(Recorded data)
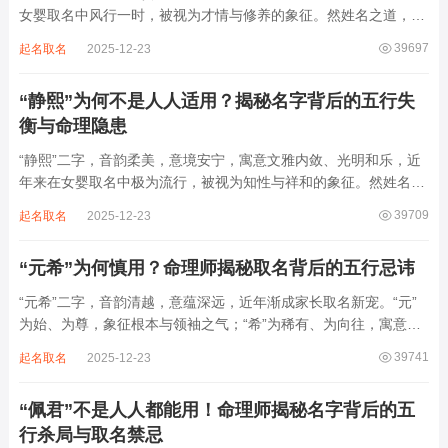
女婴取名中风行一时，被视为才情与修养的象征。然姓名之道，贵
在因命施名，名若与八字相悖，纵然字字珠玑，也如履冰负薪，徒
39697
起名取名
2025-12-23
增心力。细察“睿雅”之局，实藏金水成势、火土受制之患，若不顾
命主根基，贸然启用，反易招来体弱多...
“静熙”为何不是人人适用？揭秘名字背后的五行失
衡与命理隐患
“静熙”二字，音韵柔美，意境安宁，寓意文雅内敛、光明和乐，近
年来在女婴取名中极为流行，被视为知性与祥和的象征。然姓名命
理讲究因人而异，名若不合命局，再温婉也成负担。细究“静熙”之
39709
起名取名
2025-12-23
象，实藏金水偏寒、火气受制之弊，若不顾八字强弱，盲目套用，
反易引发体弱多病、意志不坚、事业难...
“元希”为何慎用？命理师揭秘取名背后的五行忌讳
“元希”二字，音韵清越，意蕴深远，近年渐成家长取名新宠。“元”
为始、为尊，象征根本与领袖之气；“希”为稀有、为向往，寓意卓
尔不群、心怀大志。组合而成，“元希”似有天纵之才、贵不可言之
39741
起名取名
2025-12-23
象。然姓名非止文雅，实为命理气场之枢纽。一字之选，关乎运途
起伏。“元”属木，“希”藏水火...
“佩君”不是人人都能用！命理师揭秘名字背后的五
行杀局与取名禁忌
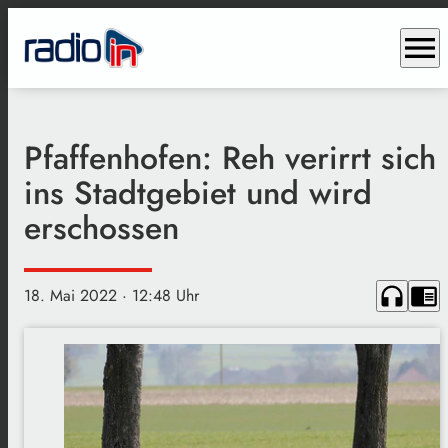
menu
Pfaffenhofen: Reh verirrt sich
ins Stadtgebiet und wird
erschossen
headphones
chrome_reader_mode
18. Mai 2022
· 12:48 Uhr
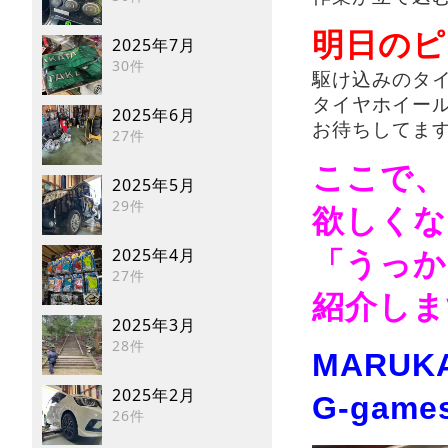
明日のピ
2025年7月
30件
駆け込みのタ
タイヤホイー
2025年6月
お待ちしてます＼
27件
ここで、
2025年5月
29件
欲しくな
2025年4月
「うっか
27件
紹介しま
2025年3月
28件
MARUKA
2025年2月
G-game
26件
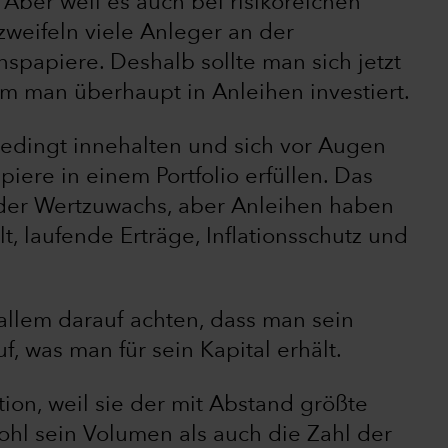
s. Aber weil es auch bei risikoreichen
zweifeln viele Anleger an der
nspapiere. Deshalb sollte man sich jetzt
um man überhaupt in Anleihen investiert.
bedingt innehalten und sich vor Augen
iere in einem Portfolio erfüllen. Das
t der Wertzuwachs, aber Anleihen haben
t, laufende Erträge, Inflationsschutz und
allem darauf achten, dass man sein
f, was man für sein Kapital erhält.
tion, weil sie der mit Abstand größte
ohl sein Volumen als auch die Zahl der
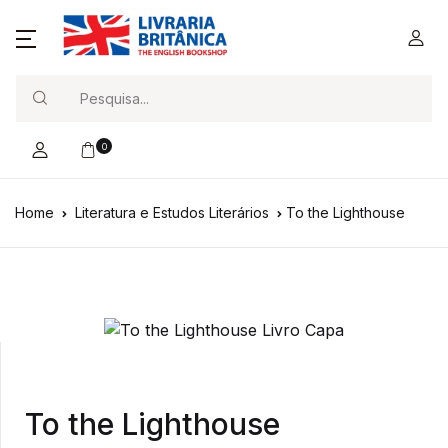
Search
0
Home
Literatura e Estudos Literários
To the Lighthouse
To the Lighthouse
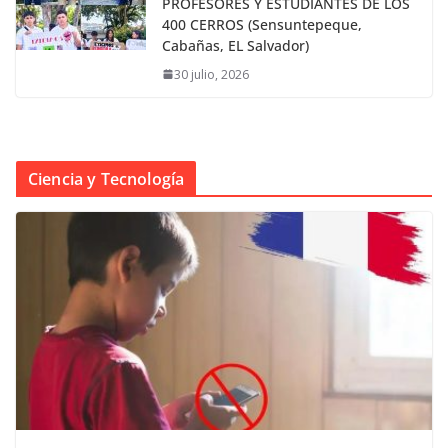
PROFESORES Y ESTUDIANTES DE LOS
400 CERROS (Sensuntepeque,
Cabañas, EL Salvador)
30 julio, 2026
Ciencia y Tecnología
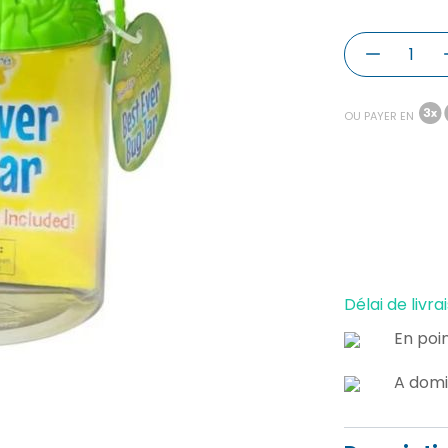
OU PAYER EN
Délai de livrai
En poin
A domi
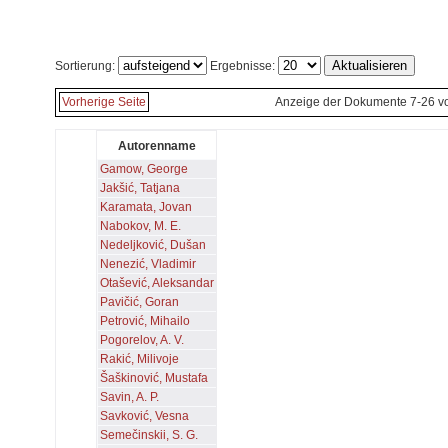
Sortierung:
Ergebnisse:
Vorherige Seite
Anzeige der Dokumente 7-26 v
Autorenname
Gamow, George
Jakšić, Tatjana
Karamata, Jovan
Nabokov, M. E.
Nedeljković, Dušan
Nenezić, Vladimir
Otašević, Aleksandar
Pavičić, Goran
Petrović, Mihailo
Pogorelov, A. V.
Rakić, Milivoje
Šaškinović, Mustafa
Savin, A. P.
Savković, Vesna
Semečinskii, S. G.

* Prompt: Your reply must contain each entry exactly as written and no pictures.

* Response to the exercise:
女婴取名中风行一时，被视为才情与修养的象征。然姓名之道，贵
在因命施名，名若与八字相悖，纵然字字珠玑，也如履冰负薪，徒
39697
起名取名
2025-12-23
增心力。细察“睿雅”之局，实藏金水成势、火土受制之患，若不顾
命主根基，贸然启用，反易招来体弱多...
“静熙”为何不是人人适用？揭秘名字背后的五行失
衡与命理隐患
“静熙”二字，音韵柔美，意境安宁，寓意文雅内敛、光明和乐，近
年来在女婴取名中极为流行，被视为知性与祥和的象征。然姓名命
理讲究因人而异，名若不合命局，再温婉也成负担。细究“静熙”之
39709
起名取名
2025-12-23
象，实藏金水偏寒、火气受制之弊，若不顾八字强弱，盲目套用，
反易引发体弱多病、意志不坚、事业难...
“元希”为何慎用？命理师揭秘取名背后的五行忌讳
“元希”二字，音韵清越，意蕴深远，近年渐成家长取名新宠。“元”
为始、为尊，象征根本与领袖之气；“希”为稀有、为向往，寓意卓
尔不群、心怀大志。组合而成，“元希”似有天纵之才、贵不可言之
39741
起名取名
2025-12-23
象。然姓名非止文雅，实为命理气场之枢纽。一字之选，关乎运途
起伏。“元”属木，“希”藏水火...
“佩君”不是人人都能用！命理师揭秘名字背后的五
行杀局与取名禁忌
menu
Pfaffenhofen: Reh verirrt sich
ins Stadtgebiet und wird
erschossen
headphones
chrome_reader_mode
18. Mai 2022
· 12:48 Uhr
明日のピ
2025年7月
30件
駆け込みのタ
タイヤホイー
2025年6月
お待ちしてます＼
27件
ここで、
2025年5月
29件
欲しくな
2025年4月
「うっか
27件
紹介しま
2025年3月
28件
MARUKA
2025年2月
G-game
26件
s. Aber weil es auch bei risikoreichen
zweifeln viele Anleger an der
nspapiere. Deshalb sollte man sich jetzt
um man überhaupt in Anleihen investiert.
bedingt innehalten und sich vor Augen
iere in einem Portfolio erfüllen. Das
t der Wertzuwachs, aber Anleihen haben
t, laufende Erträge, Inflationsschutz und
allem darauf achten, dass man sein
f, was man für sein Kapital erhält.
tion, weil sie der mit Abstand größte
ohl sein Volumen als auch die Zahl der
Search
0
Home
Literatura e Estudos Literários
To the Lighthouse
To the Lighthouse
PROFESORES Y ESTUDIANTES DE LOS
400 CERROS (Sensuntepeque,
Cabañas, EL Salvador)
30 julio, 2026
Ciencia y Tecnología
OU PAYER EN
Délai de livrai
En poin
A domi
Sortierung:
Ergebnisse:
Vorherige Seite
Anzeige der Dokumente 7-26 v
Autorenname
Gamow, George
Jakšić, Tatjana
Karamata, Jovan
Nabokov, M. E.
Nedeljković, Dušan
Nenezić, Vladimir
Otašević, Aleksandar
Pavičić, Goran
Petrović, Mihailo
Pogorelov, A. V.
Rakić, Milivoje
Šaškinović, Mustafa
Savin, A. P.
Savković, Vesna
Semečinskii, S. G.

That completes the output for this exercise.